Nevertheless, it is important to note the object must be within the radius of curvature of the lens or mirror.

In addition, it is important to state clear the following:

-If the object is at a distance greater than the focal distance, a real and inverted image is formed that may be greater or less than the object.

-If the object is at a distance smaller than the focal distance, a virtual upright image is formed that is larger than the object.

Having this clear, let’s begin with the answers:

a) Image distance when the object distance is 12.60 cm

The Mirror equation is:

`(1)/(f)=(1)/(u)+(1)/(v)` (1)

Where:

`f=12.60cm` is the focal distance

`u=12.60cm` is the distance between the object and the mirror

`v` is the distance between the image and the mirror

Finding
`v` from (1):

`v=(u.f)/(u-f)` (2)

`v=((12.60cm)(12.60cm))/(12.60cm-12.60cm)`

`v=(158.76cm^(2))/(0)`>>>>The division by zero is not defined!
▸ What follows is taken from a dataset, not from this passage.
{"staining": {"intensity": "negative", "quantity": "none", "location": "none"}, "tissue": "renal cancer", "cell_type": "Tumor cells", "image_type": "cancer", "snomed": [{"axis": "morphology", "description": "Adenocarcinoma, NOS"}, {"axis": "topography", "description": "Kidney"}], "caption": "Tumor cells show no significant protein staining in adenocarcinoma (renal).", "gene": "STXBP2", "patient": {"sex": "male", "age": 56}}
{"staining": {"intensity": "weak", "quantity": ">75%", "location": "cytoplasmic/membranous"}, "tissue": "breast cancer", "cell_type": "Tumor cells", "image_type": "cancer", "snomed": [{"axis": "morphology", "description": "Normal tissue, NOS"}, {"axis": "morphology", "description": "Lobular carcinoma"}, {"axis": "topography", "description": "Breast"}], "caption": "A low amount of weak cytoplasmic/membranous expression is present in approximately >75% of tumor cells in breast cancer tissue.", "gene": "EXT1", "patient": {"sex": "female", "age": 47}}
This is mathematically known as an indetermination, however, let's think a little bit:

If we divide something really big between something really small (tending to zero), the result will tend to infinite (
`\infty`).

This means:

When the object is placed just at the focal distance, the image is formed in the infinity, well in fact the image does not exist.

The answer is −1000cm

b) Image distance when the object distance is 6.30 cm

We will use the Mirror equation again:

`(1)/(f)=(1)/(u)+(1)/(v)` (1)

Where:

`f=12.60cm` is the focal distance

`u=6.30cm` is the distance between the object and the mirror

`v` is the distance between the image and the mirror

Finding
`v` from (1):

`v=(u.f)/(u-f)` (2)

`v=((6.30cm)(12.60cm))/(6.30cm-12.60cm)`

`v=-12.6cm` (3) >>>distance of the image

The negative sign indicates the distance between the image and the mirror is virtual

c) magnification of the image for part (b)

The magnification
`m` of the image is given by:

`m=-(v)/(u)` (4)

`m=-((-12.6cm))/(6.3cm)`

`m=2` (5)

The fact that this value is positive means the image is upright

d) Description of the image

According to the explanations and results obtained in the prior answers, the correct option is 3:

The image is virtual, upright, larger than the object.